生徒さんに、中国で勉強することになった経緯などをお話しすると
皆さん、とても面白そうに聞いてくれるので、ここでも紹介しようと思います。
まず、留学を決めた私は、中国の東洋医学の専門大学に、
留学資格を問い合わせました。
その中に、
「授業を理解できる程度の中国語ができる事」とありました。
一般的の語学留学でなく、専門大学で学ぶ場合は、
普通、1年程度の語学留学を終えてから
専門の大学へ進学するのが普通なのだそうです。
しかし、少しでも早く本物の東洋医学を学びたかったので
私は当時、中国と日本の貿易会社に勤めていた叔父にお願いして、
私が留学を希望している広州中医学院(現在の広州中医葯大学)に
直談判をしました。
叔父は中国人が驚くくらいの中国語を操る《中国語の天才》で、
留学経験もないのに大学生時代には中国からの要人が日本に来た時、
政府から通訳として依頼が来る程の人でした。
そして、その叔父の強力な交渉力のお陰で、
なんと「入学前に大学で試験をするので、それに谷口さんが合格すれば、
語学留学しなくても入学を認めます。
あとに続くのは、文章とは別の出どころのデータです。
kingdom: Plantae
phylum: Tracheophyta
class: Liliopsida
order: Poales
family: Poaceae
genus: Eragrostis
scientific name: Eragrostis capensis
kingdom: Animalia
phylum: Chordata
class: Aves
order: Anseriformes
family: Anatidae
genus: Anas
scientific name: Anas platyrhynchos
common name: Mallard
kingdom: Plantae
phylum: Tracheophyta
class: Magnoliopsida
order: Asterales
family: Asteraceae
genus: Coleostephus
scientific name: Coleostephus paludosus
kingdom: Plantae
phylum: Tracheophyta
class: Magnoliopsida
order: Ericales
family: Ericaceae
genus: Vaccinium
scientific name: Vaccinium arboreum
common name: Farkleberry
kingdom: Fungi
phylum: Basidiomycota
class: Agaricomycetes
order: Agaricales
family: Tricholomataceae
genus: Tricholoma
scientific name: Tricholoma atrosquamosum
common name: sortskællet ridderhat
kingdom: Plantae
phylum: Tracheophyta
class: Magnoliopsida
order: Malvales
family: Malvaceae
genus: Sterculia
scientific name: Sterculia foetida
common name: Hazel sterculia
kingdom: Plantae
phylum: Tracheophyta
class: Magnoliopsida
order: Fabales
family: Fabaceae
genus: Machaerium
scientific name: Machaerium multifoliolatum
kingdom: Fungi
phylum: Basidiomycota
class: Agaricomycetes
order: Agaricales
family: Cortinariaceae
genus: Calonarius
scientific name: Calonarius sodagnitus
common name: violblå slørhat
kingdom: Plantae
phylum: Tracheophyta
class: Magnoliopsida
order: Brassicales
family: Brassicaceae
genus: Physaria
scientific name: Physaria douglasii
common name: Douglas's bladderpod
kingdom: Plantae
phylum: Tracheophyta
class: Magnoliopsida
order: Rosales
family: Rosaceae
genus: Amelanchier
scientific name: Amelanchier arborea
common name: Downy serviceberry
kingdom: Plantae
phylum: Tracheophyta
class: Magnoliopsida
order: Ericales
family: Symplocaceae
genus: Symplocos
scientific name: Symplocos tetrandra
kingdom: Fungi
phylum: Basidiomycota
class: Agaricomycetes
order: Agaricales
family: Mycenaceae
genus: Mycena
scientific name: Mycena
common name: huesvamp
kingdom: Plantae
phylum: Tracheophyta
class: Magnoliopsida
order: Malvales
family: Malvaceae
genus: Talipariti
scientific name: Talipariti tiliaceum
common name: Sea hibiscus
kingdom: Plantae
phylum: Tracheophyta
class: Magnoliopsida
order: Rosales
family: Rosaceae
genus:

」という約束を取り付けてくれたのです。
当時、私は22歳。
針灸専門学校、そして柔道整復師の専門学校を卒業し、
大阪市内の整形外科のリハビリ科で働いていたのですが、
この叔父の恩義に必ず報いなければならないと思い、
病院勤めをしながら、中国語の学校に通い始めたのです。
その時の目標は「1年のカリキュラムを半年で終了させる!」でした。
しかし、初めての中国語はとにかく難しかったです。
そんな時、私の叔父は一言、こうアドバイスしてくれました。
「とにかく中国語をいつも聞く事だよ」と・・・
それからの私はカセットテープを聴くためのウォークマンを購入し、
中国語のテープを時間がある時に、ずっと聴くようにしたのです。
中国語の天才と言われていた私の叔父は、
大阪外国語大学で学んでいた学生時代、私の家に下宿していたのです。
だから、私は叔父が中国語を勉強している姿を憶えています。
当時私は小学生でしたが、
叔父は、大きなラジカセを持ち、大きなヘッドホンを付け、
さらに、本が一杯詰まっているリュックを背負って
大学に通っている姿を憶えています。
私が小学校の頃といえば、1970年代。
もちろん、そんな時にはウォークマンもありません。
また、ようやくラジカセ(若い方はこの言葉分かるかな??)
が、出始めた頃でした。
とにかくその大学へ通う叔父の姿は、当時は皆の目を引くほど異様でした。
叔父が、中国語を学ぶ最初の第一歩、
「とにかく中国語をいつも聞く事だよ」と、アドバイスしてくれた言葉で、
学生時代の叔父の姿がありありと目の前に浮かんできた事を思い出しました。
叔父の言葉をただただ信じ、私は来る日も来る日も中国語を聞き、
そして、半年間で1年間のカリキュラムを仕上げるために、
病院と中国語学校、そして自宅との行き来だけの日々を過ごしました。
そして、半年。
私は中国語の先生方に「短期間でよくここまでできるようになったね!」
と、言われる程度までの会話力を身に付ける事ができました。
1988年。
私は中国語がある程度使えるようになって、とても嬉しかったです。
また、当時、私の周りで中国語が出来る人といえば、
私の叔父、そして中国人とのハーフである叔父の奥さんしかいませんでした。
友人達からは「なぜ英語じゃなく、中国語?」
と、よく不思議がられたものでした。
そして、アルバイト先の病院を長期でお休みさせていただく了承を得て、
いよいよ8月、中国の南の大都市、広東省広州市にある、
広州中医学院(現、広州中医葯大学)に行く事になったのです。